# [TEXTE ÉTUDIÉ]

D’où vient ta passion pour la photographie ?
J’ai, comme tout un chacun, photographié les paysages de vacances, les enfants qui grandissent mais c’est en achetant un petit bridge en 2004 que j’ai découvert les avantages du numérique. J’ai découvert la macro et le fait que si une photo est ratée, on peut regarder les exifs et s’interroger sur le pourquoi des erreurs et tenter de se corriger. Puis j’ai fait l’acquisition du Nikon D70, ayant conservé les objectifs de mon père. Un 70-300 macro notamment, et j’ai appris à manipuler les bonnettes pour la macro, pour ensuite avancer vers un D80, un 105 macro et enfin un D300 avec lequel je découvre peu à peu le plaisir de travailler en tout manuel.

J’ai intégré un certain temps un club photo ou j’ai pu découvrir le monde argentique ainsi qu’un certain nombre de « clés » pour progresser. Mais étant d’un tempérament plutôt solitaire j’ai repris mes explorations et essais, lu un certain nombre de livres, tout en m’inscrivant à certains forums photos. J’ai fait quelques expos aussi.

Ben - Madjive

Dans ta collection, tu as beaucoup de photos d’urbex. Comment est venu ton intérêt pour ce sujet, et comment trouves-tu les lieux ?
Lors de mes balades natures ou déplacements divers, il m’est souvent arrivé de passer devant des lieux visiblement à l’abandon, je reviens donc un peu plus tard, un peu au culot. Parfois je rencontre des habitants du coin qui ont souvent envie de parler de ce que cela fut du temps où les usines fonctionnaient, ou même quand une vieille demeure étaient en vie. A cette occasion, on me fait part d’autres lieux et ainsi de suite.

J’avoue que de pénétrer ces mondes souvent décrépis et envahis de ronces me donne l’impression de retrouver des zests de ce qui a été. Je suis sensible aux matières, aux couleurs, aux lumières particulières. Et de plus en plus souvent des graffeurs viennent s’exercer avec plus ou moins de bonheur sur les vastes murs libres ; il est toujours intéressant de rencontrer des gens qui ont connus les lieux avant, et ceux qui s’y sentent inspirés aujourd’hui. J’ai remarqué que lorsqu’on se balade avec un certain matériel photo, les gens se confient à vous tout naturellement, c’est une des choses que je trouve très intéressante dans la photographie : les contacts éphémères. Je n’oublierai jamais ce papy édenté qui m’avait demandée de le photographier sur son tracteur de betteraves, à qui j’avais apporté quelques tirages et qui s’est mis à pleurer de joie et m’a offert 12 œufs frais et une conserve de choucroute toute fraiche du jour !!

Entrées extraites d'une collection:
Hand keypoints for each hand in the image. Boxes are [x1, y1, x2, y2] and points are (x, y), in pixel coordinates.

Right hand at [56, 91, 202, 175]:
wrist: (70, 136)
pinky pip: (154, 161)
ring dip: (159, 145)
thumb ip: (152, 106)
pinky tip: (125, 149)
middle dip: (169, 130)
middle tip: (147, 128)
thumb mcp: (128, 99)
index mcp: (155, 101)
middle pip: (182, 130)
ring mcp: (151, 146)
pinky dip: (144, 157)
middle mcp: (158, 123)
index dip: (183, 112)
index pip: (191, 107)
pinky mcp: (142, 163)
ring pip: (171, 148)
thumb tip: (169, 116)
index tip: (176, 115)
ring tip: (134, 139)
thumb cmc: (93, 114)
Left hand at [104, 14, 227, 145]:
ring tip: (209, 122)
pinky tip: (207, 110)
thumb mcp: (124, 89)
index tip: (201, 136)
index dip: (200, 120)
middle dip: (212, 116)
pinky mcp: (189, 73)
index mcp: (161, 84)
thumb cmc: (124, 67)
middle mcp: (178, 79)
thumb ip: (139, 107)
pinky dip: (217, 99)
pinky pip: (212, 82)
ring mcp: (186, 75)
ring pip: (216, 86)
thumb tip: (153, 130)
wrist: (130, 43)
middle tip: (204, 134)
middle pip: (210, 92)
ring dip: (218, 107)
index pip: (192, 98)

--

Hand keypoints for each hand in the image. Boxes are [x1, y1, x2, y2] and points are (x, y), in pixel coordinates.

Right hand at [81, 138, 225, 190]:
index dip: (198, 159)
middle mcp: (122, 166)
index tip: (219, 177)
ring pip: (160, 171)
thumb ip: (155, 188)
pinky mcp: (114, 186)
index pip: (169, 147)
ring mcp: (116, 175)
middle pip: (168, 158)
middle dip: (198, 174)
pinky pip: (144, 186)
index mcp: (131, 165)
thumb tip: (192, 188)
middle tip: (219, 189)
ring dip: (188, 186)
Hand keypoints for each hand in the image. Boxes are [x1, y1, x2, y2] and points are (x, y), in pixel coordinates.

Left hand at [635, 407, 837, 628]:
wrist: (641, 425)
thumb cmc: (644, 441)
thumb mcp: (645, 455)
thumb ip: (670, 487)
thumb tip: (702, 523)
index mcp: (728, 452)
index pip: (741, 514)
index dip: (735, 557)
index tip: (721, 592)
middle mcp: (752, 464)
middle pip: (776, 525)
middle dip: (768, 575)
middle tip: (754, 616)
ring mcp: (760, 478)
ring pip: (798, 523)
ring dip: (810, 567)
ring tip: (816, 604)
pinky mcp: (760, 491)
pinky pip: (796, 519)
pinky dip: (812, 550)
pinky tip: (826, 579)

# [TRAVAIL DEMANDÉ]
a: D'après le texte étudié, avec quel appareil la personne interrogée découvre-t-elle peu à peu le travail en tout manuel ?
b: Recopiez le passage du texte étudié qui s'ouvre sur les mots « Ben - Madjive » et se clôt sur « ainsi de suite. ».
c: Indiquez si chacune des affirmations suivantes concorde avec le texte étudié, en répondant par oui ou par non et en citant les mots décisifs du texte.
(i) La personne interrogée a découvert le monde argentique dans un club photo.
(ii) Le Nikon D70 a été utilisé avec des objectifs achetés neufs.
(iii) Le papy photographié sur son tracteur a offert douze œufs frais.

# [CORRIGÉ]
a: Avec un D300.

b:
Ben - Madjive

Dans ta collection, tu as beaucoup de photos d’urbex. Comment est venu ton intérêt pour ce sujet, et comment trouves-tu les lieux ?
Lors de mes balades natures ou déplacements divers, il m’est souvent arrivé de passer devant des lieux visiblement à l’abandon, je reviens donc un peu plus tard, un peu au culot. Parfois je rencontre des habitants du coin qui ont souvent envie de parler de ce que cela fut du temps où les usines fonctionnaient, ou même quand une vieille demeure étaient en vie. A cette occasion, on me fait part d’autres lieux et ainsi de suite.

c:
(i) Oui : « J’ai intégré un certain temps un club photo ou j’ai pu découvrir le monde argentique ».
(ii) Non : « Puis j’ai fait l’acquisition du Nikon D70, ayant conservé les objectifs de mon père. »
(iii) Oui : « m’a offert 12 œufs frais et une conserve de choucroute toute fraiche du jour ».